Dr Shamshad hoped all the stakeholders would jointly be able to resolve the political and economic problems facing the country and promised to give a detailed briefing to the Senate panel next week. She said while foreign inflows faced disruptions, outflows were going on. “Right now we cannot do anything irresponsible that further aggravates the situation. We have to tread very carefully” within the IMF benchmarks because inflows from bilateral and multilateral were also dependent on the IMF.

‘Mobilisation of domestic resources’

She said the mobilisation of domestic resources through capital markets was currently in focus and proactive consultations were taking place with stockholders and the industry in harnessing these avenues. “If we are able to do it successfully, the coming government would be in a very comfortable position,” she said adding that the country was dependent on imported fuel-based electricity and a fixed rate of return to power plants which was ultimately passed on to the consumers.
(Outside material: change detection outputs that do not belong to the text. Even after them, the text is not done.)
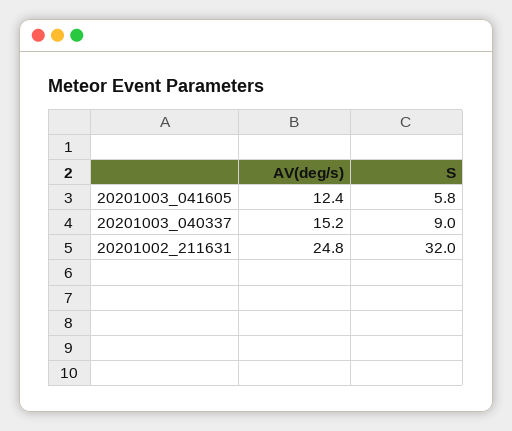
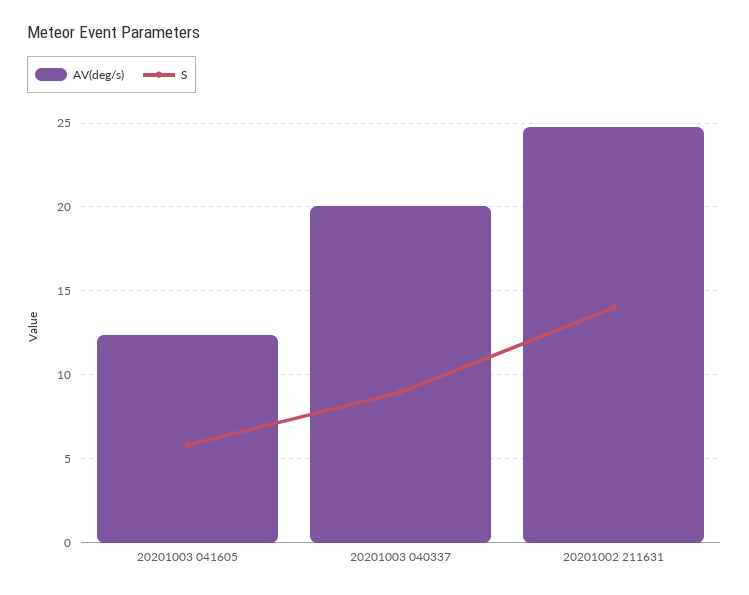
  {
    "AV(deg/s)": {
      "20201003_041605": 12.4,
-     "20201003_040337": 15.2,
+     "20201003_040337": 20,
      "20201002_211631": 24.8
    },
    "S": {
      "20201003_041605": 5.8,
      "20201003_040337": 9,
-     "20201002_211631": 32
+     "20201002_211631": 14
    }
  }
She said the previous governments had instituted policies under which electricity and gas prices were required to be automatically passed on and because of fixed rates of returns, the consumers were under pressure. She said there was a need to wait for the elected government to come in to negotiate dollar-based fixed rates of returns with IPPs. “This has been a big mistake and nobody tried to fix it,” she added.

Exchange rate

The finance minister said a centralised department for SOEs was being established for stocktaking because the financial account was being managed with difficulty, as funds were being raised from the market at 22-23pc interest which was very inappropriate and the country was in a ‘chicken and egg’ situation.
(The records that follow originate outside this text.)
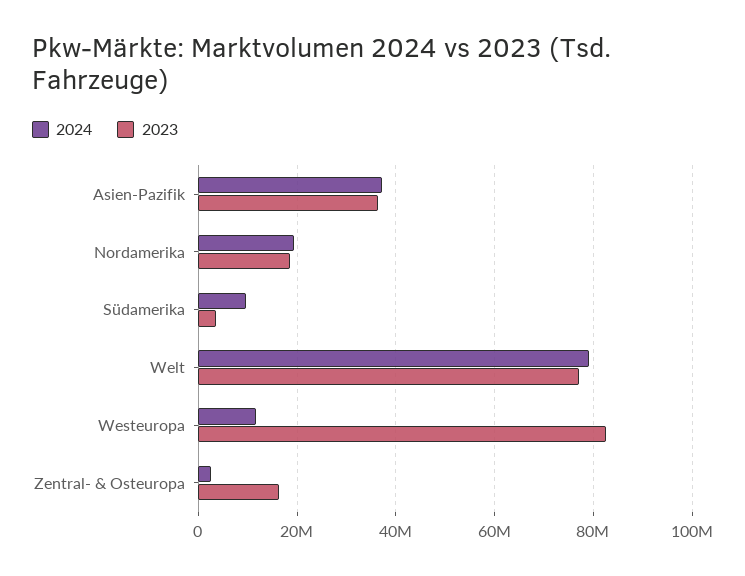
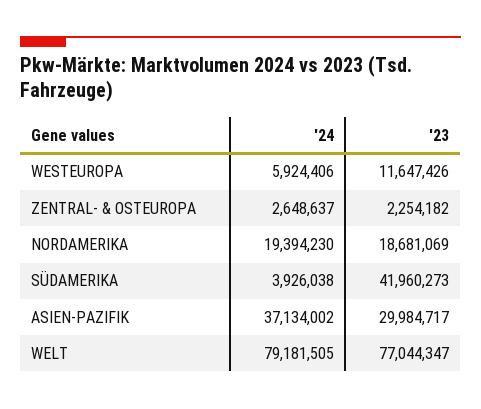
  {
    "2024": {
      "Asien-Pazifik": 37134002,
      "Nordamerika": 19394230,
-     "Südamerika": 10000000,
+     "Südamerika": 3926038,
      "Welt": 79181505,
-     "Westeuropa": 12000000,
+     "Westeuropa": 5924406,
      "Zentral- & Osteuropa": 2648637
    },
    "2023": {
-     "Asien-Pazifik": 36000000,
+     "Asien-Pazifik": 29984717,
      "Nordamerika": 18681069,
-     "Südamerika": 4000000,
+     "Südamerika": 41960273,
      "Welt": 77044347,
-     "Westeuropa": 82000000,
+     "Westeuropa": 11647426,
-     "Zentral- & Osteuropa": 16000000
+     "Zentral- & Osteuropa": 2254182
    }
  }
SBP Deputy Governor Dr Inayat Hussain said the market-based exchange rate was being followed at present which could not be interfered with because of the IMF programme.
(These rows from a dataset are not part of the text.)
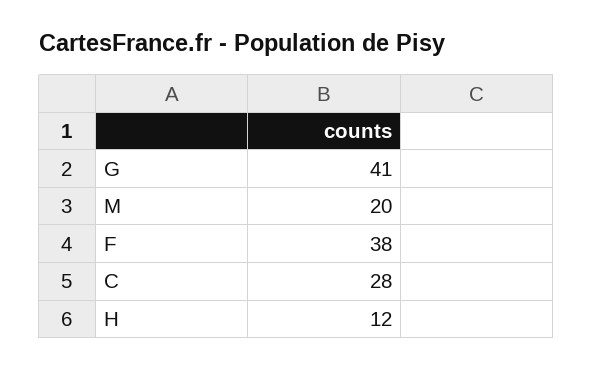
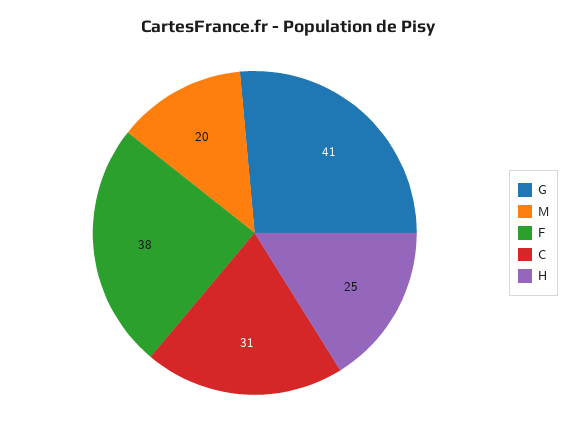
  {
    "G": 41,
    "M": 20,
    "F": 38,
-   "C": 28,
+   "C": 31,
-   "H": 12
+   "H": 25
  }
Senators said the high policy rate had further aggravated the rate of inflation and increased the debt burden. Dr Inayat conceded that the policy rate had been increased for demand suppression but supply-side constraints and supply-chain disruptions reduced its effectiveness owing to Covid-19 and the Russia-Ukraine war.

Interestingly, Senator Sherry Rehman, who remained a federal minister until August 9 in the PDM government, said the situation was very serious and added that various taxes in power bills should be urgently abolished. She said there were now reports that fresh surcharges were being imposed. “How would an average person pay these bills,” the PPP leader wondered.

The Senate panel expressed concerns over the growing dollar instability, unprecedented electricity costs, and a 22pc interest rate that are making it challenging for current businesses to survive and thrive.